**Consigne a**
D'après l'extrait, quelle serait la puissance de chacune des ogives à rayonnement renforcé évoquées ?

#####

Selon les capacités réelles de la Russie, il est possible que le pays puisse mettre en œuvre plusieurs IEM de plus petite taille, créées par des armes nucléaires de plus faible puissance, et dont l’effet serait plus dirigé. Avec une demi-douzaine d’ogives de 2 ou 3 kt à rayonnement renforcé explosant à plus basse altitude, les dommages pourraient également être considérables mais limités au territoire ukrainien. En contrepartie, les effets directs de l’irradiation et les retombées radioactives pourraient être plus significatives.
La plus grande incertitude demeurant sur le plan technique, sur les capacités russes réelles et sur le taux de confiance de Moscou envers ce qui reste un mode d’action jamais éprouvé de manière concrète font que le cumul d’aléas est tout de même assez important.
L’usage d’une IEM contre l’Ukraine pourrait être présenté par le Kremlin comme ne constituant pas « vraiment » une rupture du tabou de l’usage de l’arme nucléaire au sens courant du terme, puisqu’il aurait lieu à une altitude trop élevée pour entrainer destructions directes et retombées radioactives. Le narratif autour de la doctrine pourrait être préservé et la Russie pourrait prétendre toujours agir dans le cadre de son « opération spéciale ». Le tir étant effectué à l’aide d’un missile balistique à portée intermédiaire ou courte, il ne déclencherait pas d’alerte particulière chez les États dotés. En revanche, à l’avenir, tout tir balistique, même à faible portée, pourrait être considéré comme porteur d’une IEM, ce qui accroitrait immédiatement de manière considérable les tensions entre puissances nucléaires en cas d’usage de missiles balistiques, même prétendument à ogive conventionnelle.

#####

**Consigne b**
Filtrez les enregistrements : recopiez chaque ligne contenant la chaîne « autoBeamOff ».

#####

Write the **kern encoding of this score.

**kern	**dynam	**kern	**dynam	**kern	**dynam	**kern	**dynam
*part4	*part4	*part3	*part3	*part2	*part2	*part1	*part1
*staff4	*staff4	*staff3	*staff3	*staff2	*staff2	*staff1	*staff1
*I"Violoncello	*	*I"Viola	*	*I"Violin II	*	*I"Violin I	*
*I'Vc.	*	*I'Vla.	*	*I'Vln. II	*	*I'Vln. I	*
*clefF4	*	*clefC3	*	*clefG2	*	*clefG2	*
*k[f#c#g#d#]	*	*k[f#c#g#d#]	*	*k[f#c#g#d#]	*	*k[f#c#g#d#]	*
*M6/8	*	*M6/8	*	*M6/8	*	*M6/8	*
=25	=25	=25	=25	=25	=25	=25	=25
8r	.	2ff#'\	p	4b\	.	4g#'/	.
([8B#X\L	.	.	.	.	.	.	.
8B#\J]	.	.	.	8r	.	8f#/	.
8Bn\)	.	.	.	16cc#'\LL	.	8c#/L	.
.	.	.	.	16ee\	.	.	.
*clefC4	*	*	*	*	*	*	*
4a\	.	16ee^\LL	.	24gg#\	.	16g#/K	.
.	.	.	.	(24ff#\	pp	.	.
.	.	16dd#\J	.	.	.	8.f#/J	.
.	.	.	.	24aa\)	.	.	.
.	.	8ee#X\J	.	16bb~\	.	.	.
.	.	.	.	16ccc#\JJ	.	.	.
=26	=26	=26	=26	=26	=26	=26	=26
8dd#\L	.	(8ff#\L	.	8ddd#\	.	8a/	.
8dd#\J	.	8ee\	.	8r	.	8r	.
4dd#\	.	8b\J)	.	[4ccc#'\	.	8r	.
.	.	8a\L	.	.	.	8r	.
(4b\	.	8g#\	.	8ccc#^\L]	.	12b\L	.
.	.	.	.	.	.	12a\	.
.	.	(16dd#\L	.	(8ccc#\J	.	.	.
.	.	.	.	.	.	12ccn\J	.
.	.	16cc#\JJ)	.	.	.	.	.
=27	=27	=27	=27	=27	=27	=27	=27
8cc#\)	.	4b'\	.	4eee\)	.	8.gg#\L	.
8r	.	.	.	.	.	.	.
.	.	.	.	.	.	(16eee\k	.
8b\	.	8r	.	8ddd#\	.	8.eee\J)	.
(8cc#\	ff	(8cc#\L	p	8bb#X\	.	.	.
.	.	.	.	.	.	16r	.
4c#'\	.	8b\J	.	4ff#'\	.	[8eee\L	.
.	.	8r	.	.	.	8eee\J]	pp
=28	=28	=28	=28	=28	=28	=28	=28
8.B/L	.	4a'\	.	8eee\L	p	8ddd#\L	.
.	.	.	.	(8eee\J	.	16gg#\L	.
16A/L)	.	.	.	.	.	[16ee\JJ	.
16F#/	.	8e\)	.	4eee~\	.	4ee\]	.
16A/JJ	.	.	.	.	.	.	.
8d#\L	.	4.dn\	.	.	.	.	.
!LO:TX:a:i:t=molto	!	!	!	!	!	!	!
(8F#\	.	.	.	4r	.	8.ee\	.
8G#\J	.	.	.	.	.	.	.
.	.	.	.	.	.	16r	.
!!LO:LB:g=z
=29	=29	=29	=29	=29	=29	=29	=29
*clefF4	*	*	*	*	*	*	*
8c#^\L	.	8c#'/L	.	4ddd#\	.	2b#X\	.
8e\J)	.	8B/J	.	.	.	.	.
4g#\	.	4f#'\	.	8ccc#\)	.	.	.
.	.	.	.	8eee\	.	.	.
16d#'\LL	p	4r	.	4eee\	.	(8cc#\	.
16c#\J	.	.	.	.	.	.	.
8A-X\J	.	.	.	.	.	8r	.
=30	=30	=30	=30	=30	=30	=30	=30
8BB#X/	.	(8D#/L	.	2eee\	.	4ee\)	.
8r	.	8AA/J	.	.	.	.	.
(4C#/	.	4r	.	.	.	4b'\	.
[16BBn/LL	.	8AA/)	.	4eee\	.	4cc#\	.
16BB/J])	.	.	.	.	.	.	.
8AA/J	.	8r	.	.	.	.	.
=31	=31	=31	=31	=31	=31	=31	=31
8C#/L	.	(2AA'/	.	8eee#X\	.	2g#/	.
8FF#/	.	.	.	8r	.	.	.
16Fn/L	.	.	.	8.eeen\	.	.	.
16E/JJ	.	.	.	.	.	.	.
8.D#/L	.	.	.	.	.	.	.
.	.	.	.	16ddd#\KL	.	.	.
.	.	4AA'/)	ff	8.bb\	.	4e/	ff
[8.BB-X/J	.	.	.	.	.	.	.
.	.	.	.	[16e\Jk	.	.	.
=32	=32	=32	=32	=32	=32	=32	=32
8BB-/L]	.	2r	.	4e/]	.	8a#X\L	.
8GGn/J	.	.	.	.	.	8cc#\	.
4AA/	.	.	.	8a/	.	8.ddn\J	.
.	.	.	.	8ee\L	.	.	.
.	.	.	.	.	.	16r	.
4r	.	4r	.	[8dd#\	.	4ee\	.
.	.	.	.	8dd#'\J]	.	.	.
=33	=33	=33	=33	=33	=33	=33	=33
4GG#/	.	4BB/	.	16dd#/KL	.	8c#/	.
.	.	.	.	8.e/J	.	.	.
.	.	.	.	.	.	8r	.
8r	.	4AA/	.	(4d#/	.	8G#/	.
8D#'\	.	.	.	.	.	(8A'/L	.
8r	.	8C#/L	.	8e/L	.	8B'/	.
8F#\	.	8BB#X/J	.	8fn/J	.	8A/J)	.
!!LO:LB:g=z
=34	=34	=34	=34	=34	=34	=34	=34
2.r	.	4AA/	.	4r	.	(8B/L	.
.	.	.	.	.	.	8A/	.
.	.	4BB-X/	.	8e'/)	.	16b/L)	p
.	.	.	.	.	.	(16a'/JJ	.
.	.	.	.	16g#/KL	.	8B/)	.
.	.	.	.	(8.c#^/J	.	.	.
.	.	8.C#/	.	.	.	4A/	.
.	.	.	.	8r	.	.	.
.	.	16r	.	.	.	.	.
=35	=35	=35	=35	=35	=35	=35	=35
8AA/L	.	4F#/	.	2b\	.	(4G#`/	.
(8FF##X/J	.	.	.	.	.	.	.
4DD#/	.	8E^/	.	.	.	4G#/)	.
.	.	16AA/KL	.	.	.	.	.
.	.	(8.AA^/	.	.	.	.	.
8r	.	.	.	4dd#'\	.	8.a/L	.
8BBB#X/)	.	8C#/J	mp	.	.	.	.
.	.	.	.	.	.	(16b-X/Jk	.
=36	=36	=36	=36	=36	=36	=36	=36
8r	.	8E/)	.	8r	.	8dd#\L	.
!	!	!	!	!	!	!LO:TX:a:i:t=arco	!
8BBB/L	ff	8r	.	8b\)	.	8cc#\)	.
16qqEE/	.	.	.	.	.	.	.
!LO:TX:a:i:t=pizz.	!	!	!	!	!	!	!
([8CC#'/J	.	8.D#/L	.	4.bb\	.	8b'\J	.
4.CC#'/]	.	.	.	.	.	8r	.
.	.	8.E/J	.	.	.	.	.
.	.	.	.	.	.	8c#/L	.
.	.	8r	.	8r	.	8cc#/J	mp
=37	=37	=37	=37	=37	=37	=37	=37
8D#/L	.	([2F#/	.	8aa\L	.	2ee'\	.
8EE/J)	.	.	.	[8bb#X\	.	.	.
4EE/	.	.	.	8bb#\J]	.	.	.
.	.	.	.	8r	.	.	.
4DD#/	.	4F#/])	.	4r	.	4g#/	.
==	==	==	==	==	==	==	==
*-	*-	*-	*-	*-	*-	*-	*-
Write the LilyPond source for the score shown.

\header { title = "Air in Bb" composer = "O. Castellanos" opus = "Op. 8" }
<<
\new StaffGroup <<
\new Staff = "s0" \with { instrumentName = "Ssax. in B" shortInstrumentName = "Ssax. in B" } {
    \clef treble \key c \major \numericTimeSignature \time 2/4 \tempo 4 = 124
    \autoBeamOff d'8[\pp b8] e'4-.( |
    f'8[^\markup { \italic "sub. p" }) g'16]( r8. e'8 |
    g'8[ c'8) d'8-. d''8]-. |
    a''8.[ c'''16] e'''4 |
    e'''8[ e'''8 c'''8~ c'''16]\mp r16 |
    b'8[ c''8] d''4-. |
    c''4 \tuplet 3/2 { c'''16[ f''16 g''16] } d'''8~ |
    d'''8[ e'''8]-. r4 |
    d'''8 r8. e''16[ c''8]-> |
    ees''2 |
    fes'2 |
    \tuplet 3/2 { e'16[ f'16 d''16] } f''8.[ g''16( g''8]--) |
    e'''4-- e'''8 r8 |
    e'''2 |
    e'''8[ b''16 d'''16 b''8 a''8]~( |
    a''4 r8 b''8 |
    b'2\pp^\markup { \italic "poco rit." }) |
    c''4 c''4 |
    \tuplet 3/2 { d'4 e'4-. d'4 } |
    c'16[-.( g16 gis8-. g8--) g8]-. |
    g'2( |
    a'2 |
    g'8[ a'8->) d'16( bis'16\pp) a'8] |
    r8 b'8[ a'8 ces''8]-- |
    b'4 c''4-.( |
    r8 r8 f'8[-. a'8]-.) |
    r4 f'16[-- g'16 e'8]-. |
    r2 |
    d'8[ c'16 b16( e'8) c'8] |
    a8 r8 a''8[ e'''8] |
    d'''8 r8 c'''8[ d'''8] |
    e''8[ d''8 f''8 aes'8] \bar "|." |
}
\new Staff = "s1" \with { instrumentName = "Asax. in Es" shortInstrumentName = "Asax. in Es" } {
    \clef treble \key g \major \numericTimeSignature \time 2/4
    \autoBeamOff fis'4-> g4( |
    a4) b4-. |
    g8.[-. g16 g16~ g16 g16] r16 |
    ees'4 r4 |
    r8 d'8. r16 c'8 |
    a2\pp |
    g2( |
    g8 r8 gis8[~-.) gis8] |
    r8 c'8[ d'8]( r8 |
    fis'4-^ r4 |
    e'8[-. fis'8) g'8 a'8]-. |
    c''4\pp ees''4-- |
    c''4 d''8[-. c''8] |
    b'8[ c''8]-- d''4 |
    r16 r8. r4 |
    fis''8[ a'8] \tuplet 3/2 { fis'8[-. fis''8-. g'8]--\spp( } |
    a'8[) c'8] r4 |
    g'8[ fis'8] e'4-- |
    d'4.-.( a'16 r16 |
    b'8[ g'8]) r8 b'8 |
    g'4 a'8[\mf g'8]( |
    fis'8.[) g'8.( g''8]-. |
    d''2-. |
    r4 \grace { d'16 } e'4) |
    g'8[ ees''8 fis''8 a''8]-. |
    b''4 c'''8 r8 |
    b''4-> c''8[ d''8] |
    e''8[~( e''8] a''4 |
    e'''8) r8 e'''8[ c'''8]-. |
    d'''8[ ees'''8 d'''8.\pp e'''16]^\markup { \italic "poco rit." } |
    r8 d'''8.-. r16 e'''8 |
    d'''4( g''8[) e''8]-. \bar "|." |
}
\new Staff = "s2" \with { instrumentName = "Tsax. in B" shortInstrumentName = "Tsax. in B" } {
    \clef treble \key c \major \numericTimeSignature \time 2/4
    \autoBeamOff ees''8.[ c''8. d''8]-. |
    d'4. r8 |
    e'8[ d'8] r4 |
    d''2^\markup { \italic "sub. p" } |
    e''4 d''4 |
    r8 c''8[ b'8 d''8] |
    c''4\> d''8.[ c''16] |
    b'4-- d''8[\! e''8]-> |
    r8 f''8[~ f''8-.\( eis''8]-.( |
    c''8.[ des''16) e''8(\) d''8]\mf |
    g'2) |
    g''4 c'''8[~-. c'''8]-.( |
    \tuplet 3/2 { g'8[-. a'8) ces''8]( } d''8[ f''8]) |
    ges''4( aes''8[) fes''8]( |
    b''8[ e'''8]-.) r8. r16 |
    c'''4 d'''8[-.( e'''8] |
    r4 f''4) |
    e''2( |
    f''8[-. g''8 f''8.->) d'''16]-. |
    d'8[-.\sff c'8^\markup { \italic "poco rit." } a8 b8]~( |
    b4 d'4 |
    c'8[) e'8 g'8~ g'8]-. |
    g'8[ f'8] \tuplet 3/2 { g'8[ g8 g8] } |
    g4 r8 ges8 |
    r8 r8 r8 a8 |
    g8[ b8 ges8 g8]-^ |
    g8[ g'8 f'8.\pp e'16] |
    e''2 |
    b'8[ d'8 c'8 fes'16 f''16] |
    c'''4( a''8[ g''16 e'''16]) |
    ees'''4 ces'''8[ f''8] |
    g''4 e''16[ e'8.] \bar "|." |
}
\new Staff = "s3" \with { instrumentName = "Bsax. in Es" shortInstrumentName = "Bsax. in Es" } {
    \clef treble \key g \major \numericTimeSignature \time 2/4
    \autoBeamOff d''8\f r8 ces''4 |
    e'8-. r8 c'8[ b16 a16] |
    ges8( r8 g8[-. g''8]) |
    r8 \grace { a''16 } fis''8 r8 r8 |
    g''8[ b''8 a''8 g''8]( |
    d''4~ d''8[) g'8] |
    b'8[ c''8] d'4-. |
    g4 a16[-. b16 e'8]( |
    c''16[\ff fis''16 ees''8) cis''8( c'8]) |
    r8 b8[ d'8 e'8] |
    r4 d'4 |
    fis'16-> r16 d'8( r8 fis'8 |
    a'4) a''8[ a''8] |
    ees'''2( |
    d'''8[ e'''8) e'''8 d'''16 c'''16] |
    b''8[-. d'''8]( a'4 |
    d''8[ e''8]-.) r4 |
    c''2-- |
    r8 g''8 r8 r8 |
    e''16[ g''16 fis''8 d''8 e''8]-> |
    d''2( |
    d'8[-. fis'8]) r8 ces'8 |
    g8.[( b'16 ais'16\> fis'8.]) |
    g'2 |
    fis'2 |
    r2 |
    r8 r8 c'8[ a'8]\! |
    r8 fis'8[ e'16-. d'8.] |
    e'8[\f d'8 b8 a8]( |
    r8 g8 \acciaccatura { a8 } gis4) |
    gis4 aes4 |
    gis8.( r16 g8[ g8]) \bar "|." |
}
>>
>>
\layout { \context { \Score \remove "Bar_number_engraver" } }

#####

**Réponse attendue a**
De 2 ou 3 kt.

**Réponse attendue b**
    \autoBeamOff d'8[\pp b8] e'4-.( |
    \autoBeamOff fis'4-> g4( |
    \autoBeamOff ees''8.[ c''8. d''8]-. |
    \autoBeamOff d''8\f r8 ces''4 |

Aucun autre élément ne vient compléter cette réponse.